1990 and 1991, he reported the amounts received as termination

payments as income, but not for purposes of self-employment tax.

Because the Agreement was terminated more than 2 years after

its effective date, the termination made petitioner eligible to

receive 5 years of monthly termination payments from State Farm.

Section II of the Agreement entitled "Compensation" did not

include or refer to Section IV entitled "Termination Payments".

For the first post-termination year, Section IV of the

Agreement required each of the State Farm companies to compute

termination payments based on a percentage of petitioner's

compensation during the previous 12 months, which was generally

20 percent of the income generated by personally produced

policies in that year, less any deductions for commission charge-

backs. For the subsequent 4 years of termination payments, each

company was required to pay an amount equal to 1/12th the amount

payable in the first post-termination year, less commission

charge-backs. None of the termination payments depended upon the

length of petitioner's service for State Farm and overall

earnings.

Petitioner had no vested right to receive any termination

payments.
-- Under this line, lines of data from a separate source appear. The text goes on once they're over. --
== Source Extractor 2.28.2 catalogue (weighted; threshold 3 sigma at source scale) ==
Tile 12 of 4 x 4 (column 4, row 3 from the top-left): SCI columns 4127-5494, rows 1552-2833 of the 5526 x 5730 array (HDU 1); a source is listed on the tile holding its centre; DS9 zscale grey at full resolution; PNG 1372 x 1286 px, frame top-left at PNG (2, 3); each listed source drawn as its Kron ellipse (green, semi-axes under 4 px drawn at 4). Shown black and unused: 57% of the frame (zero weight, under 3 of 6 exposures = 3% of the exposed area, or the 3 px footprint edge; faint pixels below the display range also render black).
The Agreement conditioned such payments upon two

contractual requirements; i.e., (1) returning all of State Farm's

property within 10 days of termination entitled petitioner to 2

months of termination payments, and (2) refraining from competing - 5 -

with all of the State Farm companies for a period of 1 year

entitled petitioner to subsequent termination payments.

The Agreement also conditioned the termination payments upon

certain adjustments to reflect: (1) The amount of income the

State Farm companies received on petitioner's book of business

during the first post-termination year, and (2) the number of his

personally produced policies canceled during that year.

On Forms 1099-Misc sent to petitioner and the Internal

Revenue Service for 1990 and 1991, State Farm reported the

amounts of termination payments as nonemployee compensation

attributable to service rendered by petitioner prior to his

retirement.

In the notice of deficiency respondent determined that the

amounts petitioner received from State Farm as termination

payments constituted income from self-employment within the

meaning of section 1401, and, therefore, were subject to self-

employment tax.

We begin by pointing out that this case is indistinguishable

from Milligan v. Commissioner, 38 F.3d 1094 (9th Cir. 1994),

revg. T.C. Memo. 1992-655. Both cases involve former State Farm

insurance agents who received termination payments under

precisely the same provisions of Section IV of the State Farm

Agent's Agreement. However, our opinion in Golsen v.

Commissioner, 54 T.C. 742 (1970), affd. 445 F.2d 985 (10th Cir.

1971), is not applicable here because an appeal of our decision - 6 -

in this case would be to the United States Court of Appeals for

the Fifth Circuit. Consequently, we must decide whether to

follow the rationale of our Milligan opinion or the decision of

the Court of Appeals for the Ninth Circuit that reversed us.